Oliver: My perspective on that is qualitatively, I probably agree. Quantitatively I kind of go much further in the direction of like, the bias of relevant expert fields. I expect, okay actually I think I want to give a slightly different answer. A different answer is something like, there is a very dangerous framing in thinking of expert fields as being biased. I think there's like a general problem that we have. This like this is named for the modern fallacies and biases field, that alternatively it's the field of modern cognitive heuristics. And there's two framings of the same field, that I think highlight very importantly different perspectives. Where, when you think of fallacies and biases, you think of how are they deviating from a rational actor who is perfectly epistemic and doing everything right, and you're like, what is that really like? I don't know how to implement it on a human mind.
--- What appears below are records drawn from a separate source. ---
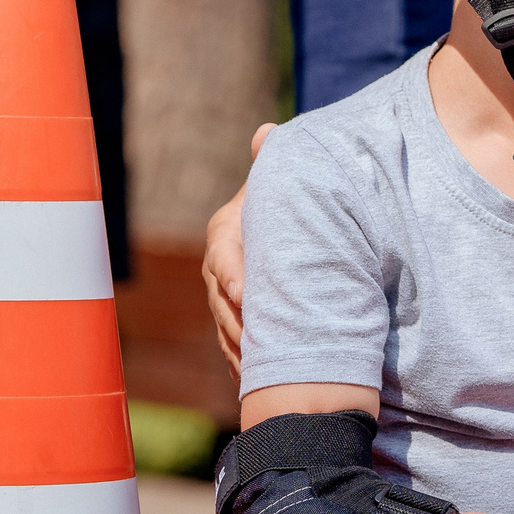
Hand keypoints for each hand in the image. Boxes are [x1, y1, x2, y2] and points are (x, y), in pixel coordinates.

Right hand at [204, 123, 271, 370]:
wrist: (292, 224)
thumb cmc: (287, 200)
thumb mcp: (281, 181)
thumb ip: (274, 161)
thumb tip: (267, 133)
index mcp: (227, 232)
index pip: (223, 256)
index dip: (233, 276)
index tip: (246, 295)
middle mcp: (220, 267)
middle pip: (223, 300)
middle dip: (238, 323)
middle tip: (257, 344)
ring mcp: (225, 296)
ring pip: (228, 327)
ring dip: (242, 348)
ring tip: (259, 369)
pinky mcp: (238, 319)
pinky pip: (237, 345)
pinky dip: (247, 363)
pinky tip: (259, 381)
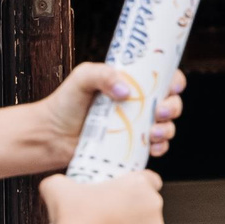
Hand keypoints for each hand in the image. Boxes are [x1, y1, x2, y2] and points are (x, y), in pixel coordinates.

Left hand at [33, 64, 187, 166]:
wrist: (50, 136)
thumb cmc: (65, 102)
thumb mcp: (83, 78)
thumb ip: (103, 74)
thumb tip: (125, 91)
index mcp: (132, 83)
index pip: (163, 77)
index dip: (174, 81)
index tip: (172, 87)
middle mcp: (138, 104)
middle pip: (171, 102)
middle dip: (173, 107)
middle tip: (161, 112)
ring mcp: (136, 126)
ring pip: (166, 126)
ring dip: (168, 129)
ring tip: (153, 133)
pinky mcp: (131, 147)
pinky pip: (155, 147)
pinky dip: (160, 148)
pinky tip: (152, 148)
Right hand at [40, 171, 164, 223]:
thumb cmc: (74, 217)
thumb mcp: (58, 186)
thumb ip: (59, 180)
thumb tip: (51, 184)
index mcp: (139, 183)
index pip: (150, 178)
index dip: (136, 184)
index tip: (123, 191)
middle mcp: (152, 204)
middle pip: (148, 201)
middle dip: (134, 205)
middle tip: (112, 211)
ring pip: (148, 223)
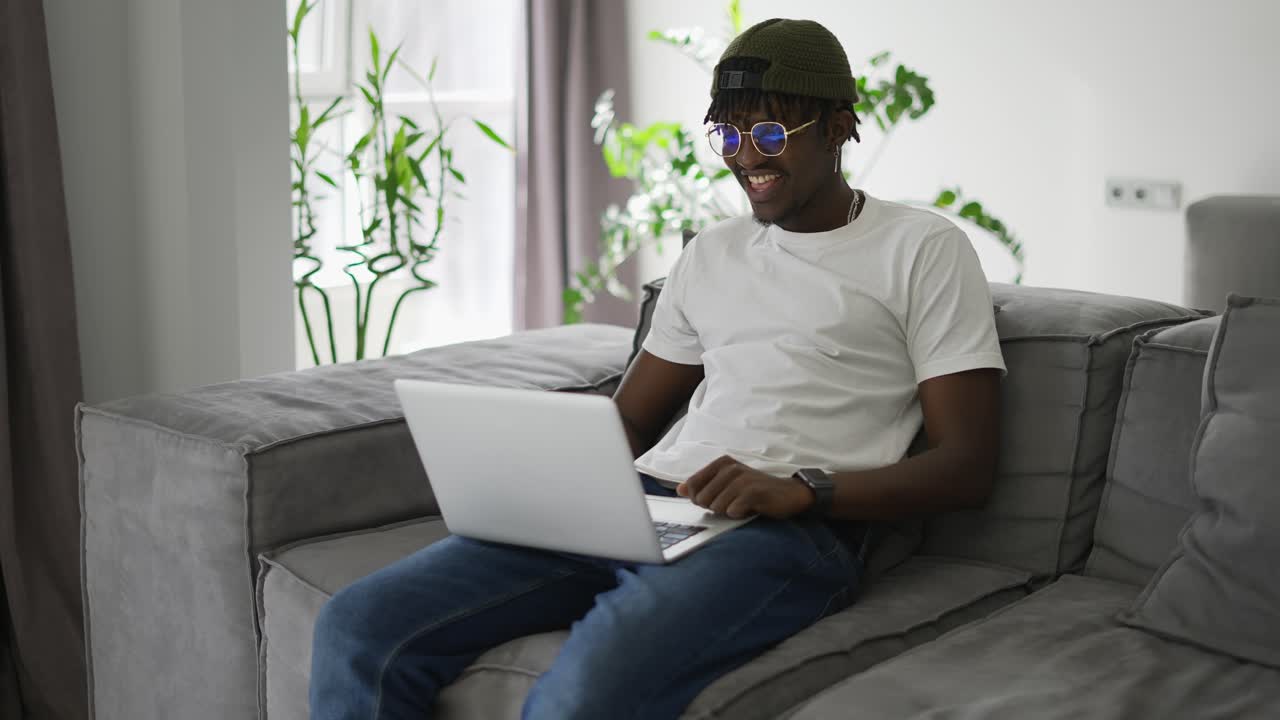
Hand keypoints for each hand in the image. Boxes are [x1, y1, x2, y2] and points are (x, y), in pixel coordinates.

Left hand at [677, 455, 814, 518]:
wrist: (789, 494)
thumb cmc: (755, 491)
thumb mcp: (727, 485)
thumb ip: (703, 486)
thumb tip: (680, 490)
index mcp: (722, 463)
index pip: (692, 485)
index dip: (699, 499)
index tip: (716, 500)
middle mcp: (731, 468)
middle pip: (702, 498)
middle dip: (714, 507)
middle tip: (733, 503)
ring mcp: (742, 479)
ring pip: (716, 506)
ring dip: (728, 512)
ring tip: (742, 505)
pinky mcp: (753, 492)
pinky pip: (732, 511)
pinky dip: (739, 515)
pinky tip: (750, 509)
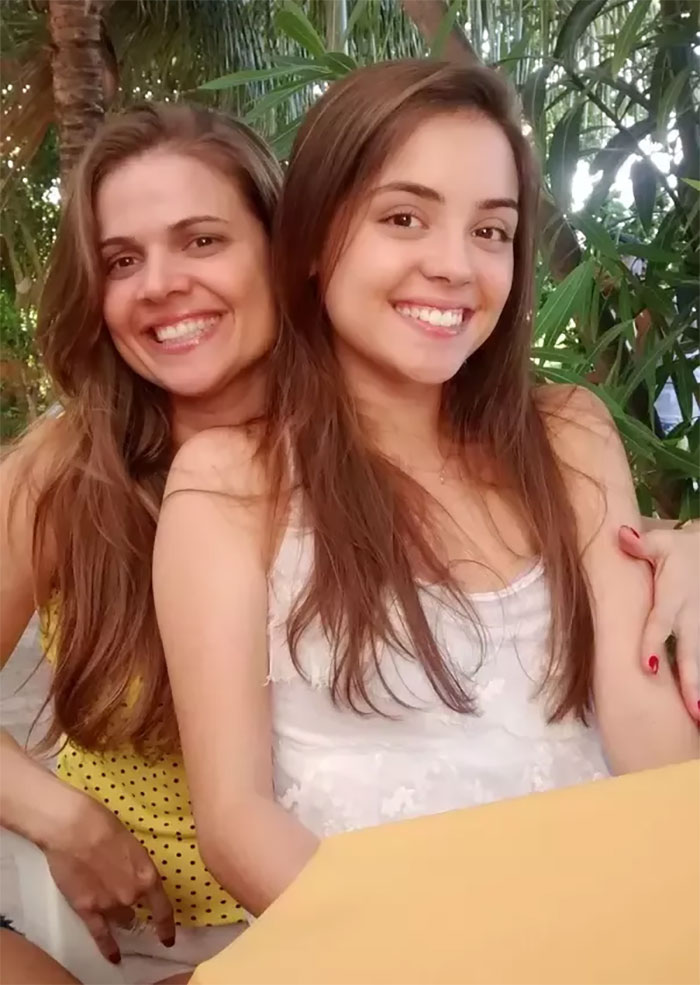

But in a cognitive heuristic domain, I'm asking myself what procedures are they actually executing to get to the answer and, now you're not, you're not trying to answer the question of deviation, which I think is really hard, but instead of just trying to answer the question of, well, what kind of questions do we expect that set of heuristics to reliably answer correctly, which ones will it reliably answer badly, and just trying to build a model of how they actually come to their opinions. And kind of similarly to how I much prefer the framing of cognitive heuristics over the framing of cognitive fallacies and vices, do I also much prefer the framing of building models where experts come to their opinions, as opposed to asking ourselves the question of how experts are biased. I think trying to answer the question of how experts are biased without first having built a model of how precisely they will come to their opinions, is the doomed endeavor, and instead I would usually try to answer the question of, well, let's just ask ourselves the question of what questions are they incentivized to answer? What things like, what do they output given those incentives? And then ask ourselves whether that is the kind of process that we would trust in outputting the correct answer. And have a very different framing.